Nous avons aussi des convictions fortes sur l’accélération de la digitalisation de la banque et des services financiers en général. Cette crise va confirmer le besoin de toujours plus de flexibilité, de mobilité et de simplicité dans les offres et les services des banques, en particulier pour les consommateurs les plus fragiles.
 
Les Banques seront également sollicitées pour assurer, avec les garanties de l’Etat, cette transformation pour tous et les Fintech vont contribuer à accélérer cette transformation et réinventer leurs modèles économiques. Les priorités et les solutions innovantes les plus recherchées s’articuleront par exemple autour :
  • De l’accès au crédit à distance pour les particuliers mais surtout pour les PME/ETI, commerçants, artisans, professionnels
  • De la création de nouveaux parcours clients et de selfcare pour l’ensemble des produits essentiels (par exemple recevoir sa carte bleue au lieu de son choix, le développement du paiement sans contact, etc.)
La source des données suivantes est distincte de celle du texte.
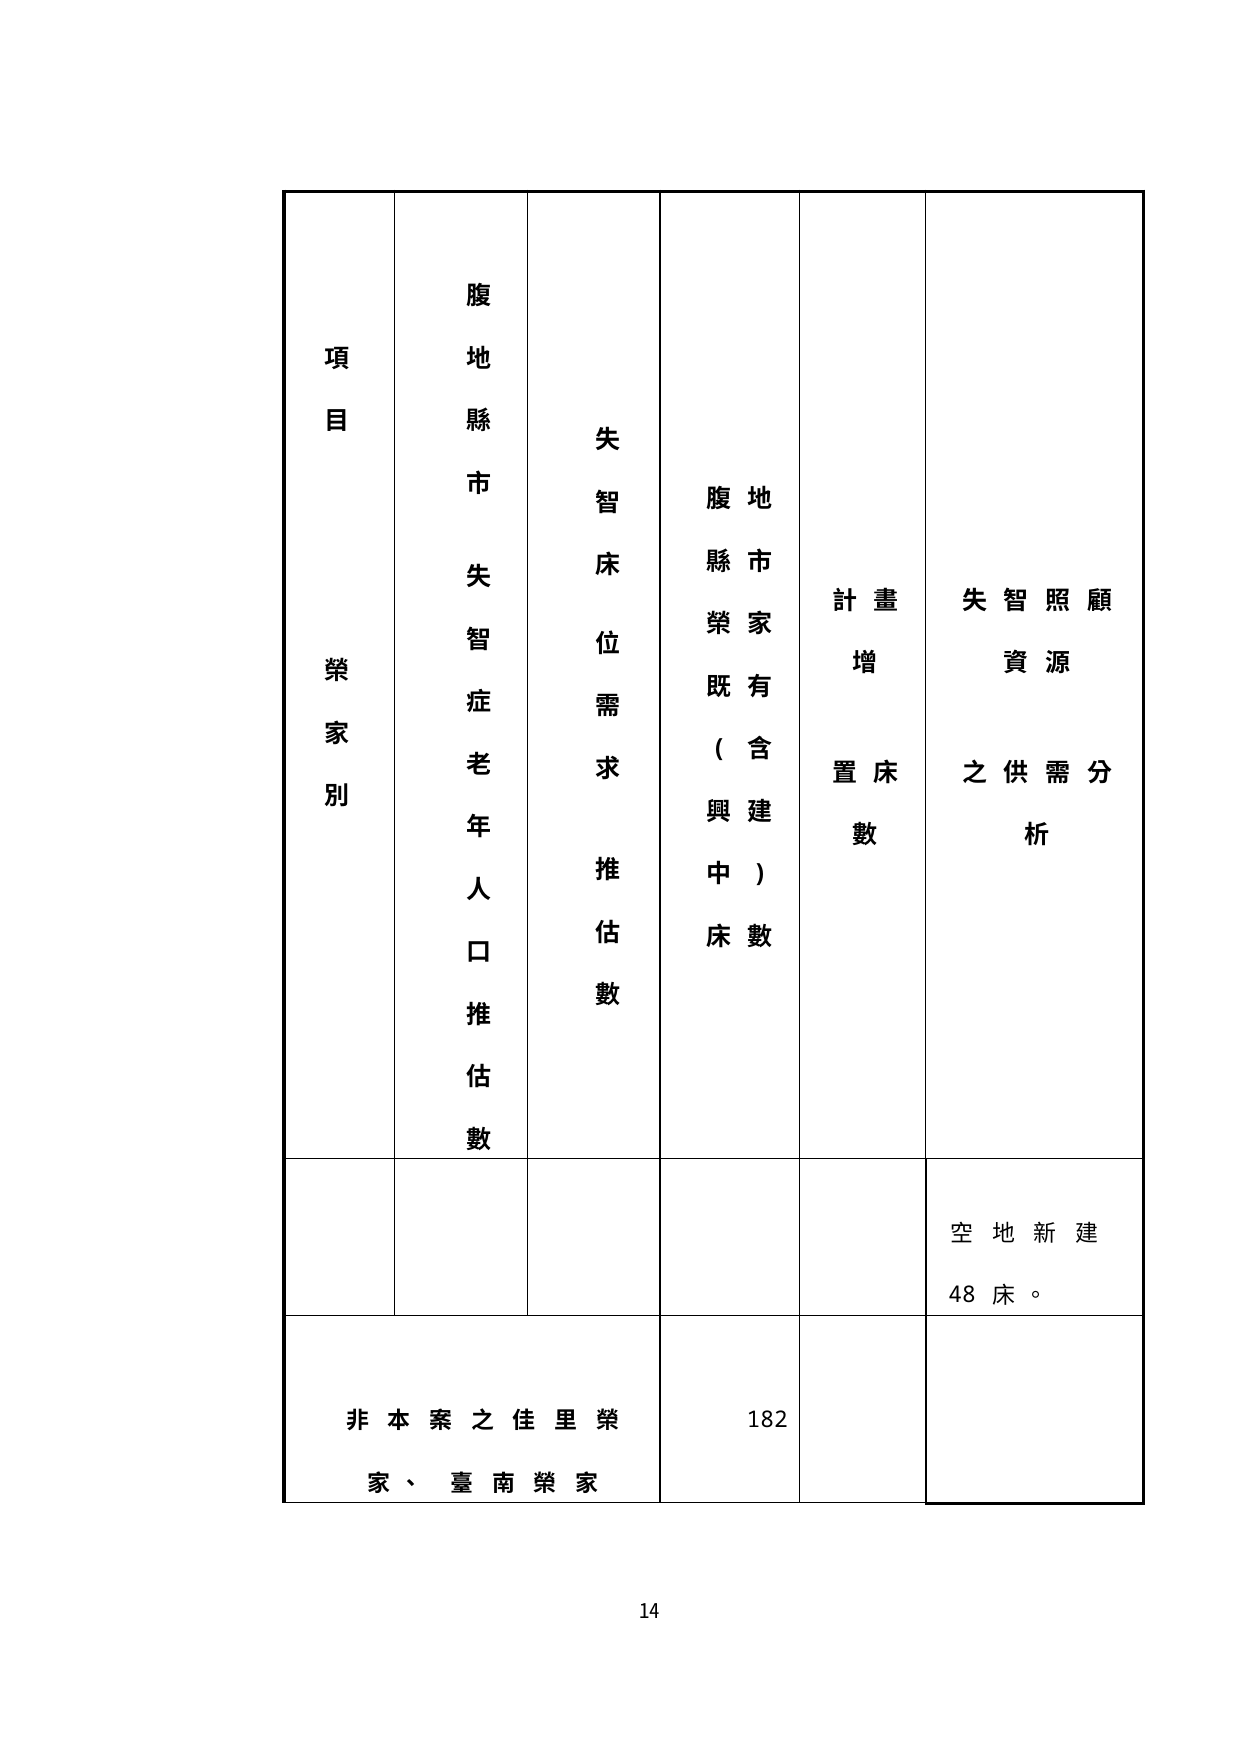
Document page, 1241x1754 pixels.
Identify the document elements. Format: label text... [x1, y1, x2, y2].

  • De plus d’investissements dans les parcours digitaux - investissement dans l’image en ligne pour continuer à favoriser le télétravail pour les salariés et pour digitaliser l’ensemble des opérations et ainsi permettre l’entrée en relation sans rendez-vous physique
  • De l’utilisation de la data pour mieux anticiper les risques
              
Les Fintech qui étaient en pleine croissance et qui ont pu lever des fonds avant la crise vont pouvoir se concentrer sur le développement de leur roadmap produits dans ce sens et elles vont voir les opportunités se développer grâce à leurs agilité.
 
Avec la crise, les banques vont devoir identifier rapidement leurs priorités, en s’appuyant notamment sur l’aide et les capacités de transformation des Fintech et de la gestion de la data dans un environnement d’Open Banking. Les banques vont de plus revenir à des fondamentaux pour accompagner après la crise leurs clients, leurs collaborateurs(trices) et leurs partenaires dans la reconstruction d’un modèle durable pour tous, aussi bien économique, social qu’environnemental et désormais sanitaire.